Square root of 1 I know this is a dumb question but I can't get the answer to another follow up question,


*

*What is the square root of 1?

*If the square root of 1 is itself then why does other square root of number not equal to themselves?

*Is there other square root of 1 aside from 1?


This question is somewhat a deconstruction of the fundamental logic of mathematical concepts but I can't find a good reason to answer this questions. Hoping for a good reason.
[Edit] if we're going to talk about principal square roots then therefore -1 would be included but i'm only referring to non negative numbers therefore 
3.1. if there are other square root of 1 which could be between 0 and 1?
 A: *

*The square root of $1$ is $1$.

*This is because the number $1$ has the special property $1\cdot 1=1$. This is not true for $2$, for instance: $2\cdot 2$ is not $2$.

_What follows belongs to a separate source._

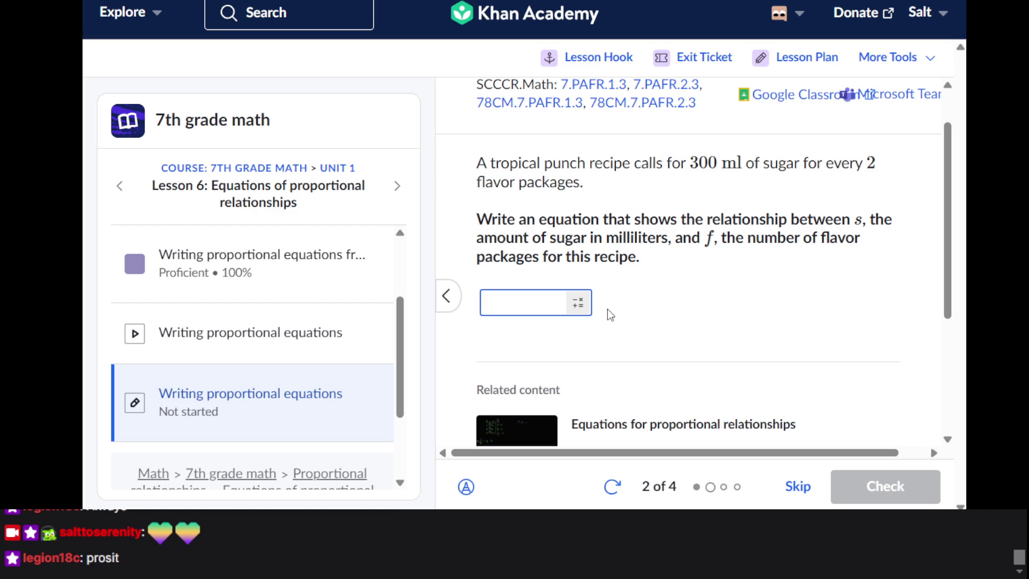
{"action": "type", "text": "2"}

*Yes, there is another number $x$ with $x^2=1$, namely $x=-1$. Usually, this solution is not called a square root of $1$, however, because you want "square root" to be a function, so that its value has to be unique.
Edit: To see that there are no further solution to $x^2=1$, notice that $x^2=1$ implies $(x+1)(x-1)=0$ and thus $x=\pm 1$.
A: In a field such as $\,\mathbb Q,\ \mathbb R,\ \mathbb C,\,$ we have $ \ x^2 = 1 \iff (x-1) (x+1) = 0\iff x = \pm 1.\, $ In rings that are not fields there can be more than two square-roots, e.g. modulo $15$ there are two additional roots $ \ (\pm\,4)^2\equiv 1\pmod{\!15}.\,$ In some contexts authors define single-valued square-root functions that uniformly select one of the roots, e.g. the non-negative root, or principal branch, etc.
In ring theory we can adjoin a "sign" = generic square root of one $\,s = \pm1\,$ to a ring $ \,R\,$ as follows $ R[s]\cong R[x]/(x^2\!-\!1).\,$ If $\,2\,$ is invertible, CRT $\Rightarrow R[s] \cong R[x]/(x\!-\!1) \times R[x]/(x\!+\!1)\ \cong R^2,\, $ via $\, f(x)\to (f(1),f(-1));\,$ informally, this ring product implements arithmetic in two parallel universes (rings), where in the first world we have $\,s = 1\,$ , and $\, s = -1\,$ in the second.
As to your second question concerning why there aren't other numbers that are their own square root, note that $ \ \sqrt{x} = x\ \Rightarrow x = x^2\ \Rightarrow\ x\ (x-1) = 0\ $ so $ \,x = 0\,$ or $ \,x = 1\,$ in a field (or domain). Elements satisfying $ \ x^2 = x\ $ are known as idempotents. Idempotents that are nontrivial ($\ne\, 0,1$) are intimately connected with nontrivial factorizations. In the above example $\,\mathbb Z/15 =$ integers $\!\bmod 15,\,$ we have a factorization $ \mathbb Z/15 \cong \mathbb Z/3 \times \mathbb Z/5\,$ arising from idempotent $\,6,\,$ i.e. $ (0,1)\in \mathbb Z/3 \times \mathbb Z/5.\,$ Note that if $ \,e\,$ is idempotent then $ \,(1\!-\!2\,e)^2 = 4\,(e^2\!-\!e)+1 = 1,\, $ so $ \,2e\!-\!1\,$ is a square-root of $1;\,$ it is a nontrivial square root $ \,2e\!-\!1\ne \pm 1\,$ if $\,2\,$ is cancellable. In our example $ \,e=6,\,$ so $ \,1\!-\!2e \equiv 4\,$ which does indeed square to $ \,1\pmod{\!15}.\,$ We can quickly factor $15$ from this nontrivial sqrt $ \,s,\,$ namely $ \,\gcd(15,s-1) = \gcd(15,3) = 3\,;$ $ \ \gcd(15,s+1) = \gcd(15,5) = 5.\,$ In fact many integer factorization algorithms work by searching for nontrivial square-roots. This way of factoring by simple gcd computations works more generally. One can quickly factor $ \,n\,$ given any polynomial with more roots $\!\bmod n\,$ than the degree of the polynomial - see my post here.
A: *

*The square root of $1$ is $\pm1$.

*$1$ is the only number which when multiplied by itself equals $1$.

*$-1$ multiplied by itself equals $1$.